• [Assigned task] Show, from the records below, all lines that contain the word "Rechnung".

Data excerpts
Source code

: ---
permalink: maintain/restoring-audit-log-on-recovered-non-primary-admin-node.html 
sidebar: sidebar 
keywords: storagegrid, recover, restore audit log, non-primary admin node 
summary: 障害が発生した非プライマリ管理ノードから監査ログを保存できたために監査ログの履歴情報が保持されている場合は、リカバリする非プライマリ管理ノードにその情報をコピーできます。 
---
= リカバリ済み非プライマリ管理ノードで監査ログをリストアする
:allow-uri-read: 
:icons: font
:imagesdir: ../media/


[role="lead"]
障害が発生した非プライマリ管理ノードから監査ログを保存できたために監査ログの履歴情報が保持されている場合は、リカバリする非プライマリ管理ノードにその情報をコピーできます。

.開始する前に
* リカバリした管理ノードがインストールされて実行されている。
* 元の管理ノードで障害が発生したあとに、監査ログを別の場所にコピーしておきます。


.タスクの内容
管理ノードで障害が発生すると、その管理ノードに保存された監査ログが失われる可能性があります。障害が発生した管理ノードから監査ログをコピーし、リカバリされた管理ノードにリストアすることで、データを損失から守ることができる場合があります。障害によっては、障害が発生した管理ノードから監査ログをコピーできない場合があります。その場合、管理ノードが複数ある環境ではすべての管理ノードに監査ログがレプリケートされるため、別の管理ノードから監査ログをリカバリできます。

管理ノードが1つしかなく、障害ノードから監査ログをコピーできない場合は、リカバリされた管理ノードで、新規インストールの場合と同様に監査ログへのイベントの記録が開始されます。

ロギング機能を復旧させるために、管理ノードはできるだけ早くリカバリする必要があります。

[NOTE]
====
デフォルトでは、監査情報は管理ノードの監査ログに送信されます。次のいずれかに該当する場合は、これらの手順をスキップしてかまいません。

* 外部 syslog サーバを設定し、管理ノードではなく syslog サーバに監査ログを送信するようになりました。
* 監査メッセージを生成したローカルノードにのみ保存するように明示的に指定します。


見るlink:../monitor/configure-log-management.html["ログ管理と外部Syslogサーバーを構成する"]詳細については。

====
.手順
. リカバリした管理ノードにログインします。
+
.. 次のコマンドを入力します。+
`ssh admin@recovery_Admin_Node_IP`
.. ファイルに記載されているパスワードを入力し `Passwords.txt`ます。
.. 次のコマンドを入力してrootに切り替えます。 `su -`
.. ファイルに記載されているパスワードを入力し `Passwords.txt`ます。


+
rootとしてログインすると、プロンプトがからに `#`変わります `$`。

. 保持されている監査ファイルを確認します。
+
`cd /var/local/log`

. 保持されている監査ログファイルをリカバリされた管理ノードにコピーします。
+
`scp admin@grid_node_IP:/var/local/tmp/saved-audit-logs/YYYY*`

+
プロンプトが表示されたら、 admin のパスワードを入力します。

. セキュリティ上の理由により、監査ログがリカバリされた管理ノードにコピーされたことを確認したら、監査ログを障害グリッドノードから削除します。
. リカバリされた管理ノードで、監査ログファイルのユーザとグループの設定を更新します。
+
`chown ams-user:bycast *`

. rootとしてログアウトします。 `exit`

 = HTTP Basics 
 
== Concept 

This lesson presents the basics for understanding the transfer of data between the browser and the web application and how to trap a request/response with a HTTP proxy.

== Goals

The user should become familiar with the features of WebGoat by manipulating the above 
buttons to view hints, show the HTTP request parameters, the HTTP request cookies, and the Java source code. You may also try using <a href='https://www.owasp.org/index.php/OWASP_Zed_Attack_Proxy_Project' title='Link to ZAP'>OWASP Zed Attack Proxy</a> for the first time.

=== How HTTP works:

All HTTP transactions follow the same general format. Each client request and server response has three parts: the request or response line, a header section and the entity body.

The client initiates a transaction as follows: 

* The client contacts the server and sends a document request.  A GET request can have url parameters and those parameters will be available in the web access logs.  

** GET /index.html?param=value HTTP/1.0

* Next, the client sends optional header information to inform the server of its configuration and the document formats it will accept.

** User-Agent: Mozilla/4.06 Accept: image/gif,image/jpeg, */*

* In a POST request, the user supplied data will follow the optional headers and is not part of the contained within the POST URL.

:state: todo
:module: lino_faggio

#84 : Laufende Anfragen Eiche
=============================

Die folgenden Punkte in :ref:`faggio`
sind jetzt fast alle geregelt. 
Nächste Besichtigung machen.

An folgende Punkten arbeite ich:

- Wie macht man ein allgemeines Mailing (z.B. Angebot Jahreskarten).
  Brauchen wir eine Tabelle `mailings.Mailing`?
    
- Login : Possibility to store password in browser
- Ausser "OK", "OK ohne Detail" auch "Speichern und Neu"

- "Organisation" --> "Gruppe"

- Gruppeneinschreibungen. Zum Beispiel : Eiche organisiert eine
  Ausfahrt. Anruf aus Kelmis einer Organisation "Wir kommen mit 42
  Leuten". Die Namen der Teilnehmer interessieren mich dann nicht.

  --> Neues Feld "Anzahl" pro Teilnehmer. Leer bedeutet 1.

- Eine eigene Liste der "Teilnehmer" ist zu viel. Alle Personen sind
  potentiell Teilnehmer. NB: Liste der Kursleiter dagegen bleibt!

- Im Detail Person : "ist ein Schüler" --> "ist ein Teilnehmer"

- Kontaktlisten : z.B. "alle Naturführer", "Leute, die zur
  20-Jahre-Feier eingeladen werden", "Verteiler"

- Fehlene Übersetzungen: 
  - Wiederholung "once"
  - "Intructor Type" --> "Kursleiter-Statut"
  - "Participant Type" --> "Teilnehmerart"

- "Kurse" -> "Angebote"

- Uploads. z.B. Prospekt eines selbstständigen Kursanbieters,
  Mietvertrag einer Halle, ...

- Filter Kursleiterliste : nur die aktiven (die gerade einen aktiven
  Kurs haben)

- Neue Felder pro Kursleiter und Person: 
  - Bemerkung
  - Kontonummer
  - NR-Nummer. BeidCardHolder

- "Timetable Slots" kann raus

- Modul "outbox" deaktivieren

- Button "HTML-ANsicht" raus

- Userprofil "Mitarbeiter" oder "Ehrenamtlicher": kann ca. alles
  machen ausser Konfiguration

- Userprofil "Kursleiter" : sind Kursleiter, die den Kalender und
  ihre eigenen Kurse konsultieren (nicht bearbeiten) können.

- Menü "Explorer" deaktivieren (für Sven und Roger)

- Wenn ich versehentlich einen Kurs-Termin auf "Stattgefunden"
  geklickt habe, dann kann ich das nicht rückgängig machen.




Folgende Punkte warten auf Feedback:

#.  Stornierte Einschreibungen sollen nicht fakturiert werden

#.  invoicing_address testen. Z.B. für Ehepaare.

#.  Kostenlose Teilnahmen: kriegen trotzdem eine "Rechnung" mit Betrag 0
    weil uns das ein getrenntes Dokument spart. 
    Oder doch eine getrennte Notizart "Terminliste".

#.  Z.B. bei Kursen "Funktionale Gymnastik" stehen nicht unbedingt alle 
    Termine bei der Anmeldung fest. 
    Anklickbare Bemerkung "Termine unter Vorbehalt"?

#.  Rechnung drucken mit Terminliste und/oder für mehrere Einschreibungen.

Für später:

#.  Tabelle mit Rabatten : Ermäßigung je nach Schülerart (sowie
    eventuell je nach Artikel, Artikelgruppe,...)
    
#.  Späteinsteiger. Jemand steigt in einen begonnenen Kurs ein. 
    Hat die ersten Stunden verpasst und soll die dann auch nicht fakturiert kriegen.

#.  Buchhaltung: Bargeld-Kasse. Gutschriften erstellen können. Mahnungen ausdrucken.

• [Written solution]
#.  Kostenlose Teilnahmen: kriegen trotzdem eine "Rechnung" mit Betrag 0
#.  Rechnung drucken mit Terminliste und/oder für mehrere Einschreibungen.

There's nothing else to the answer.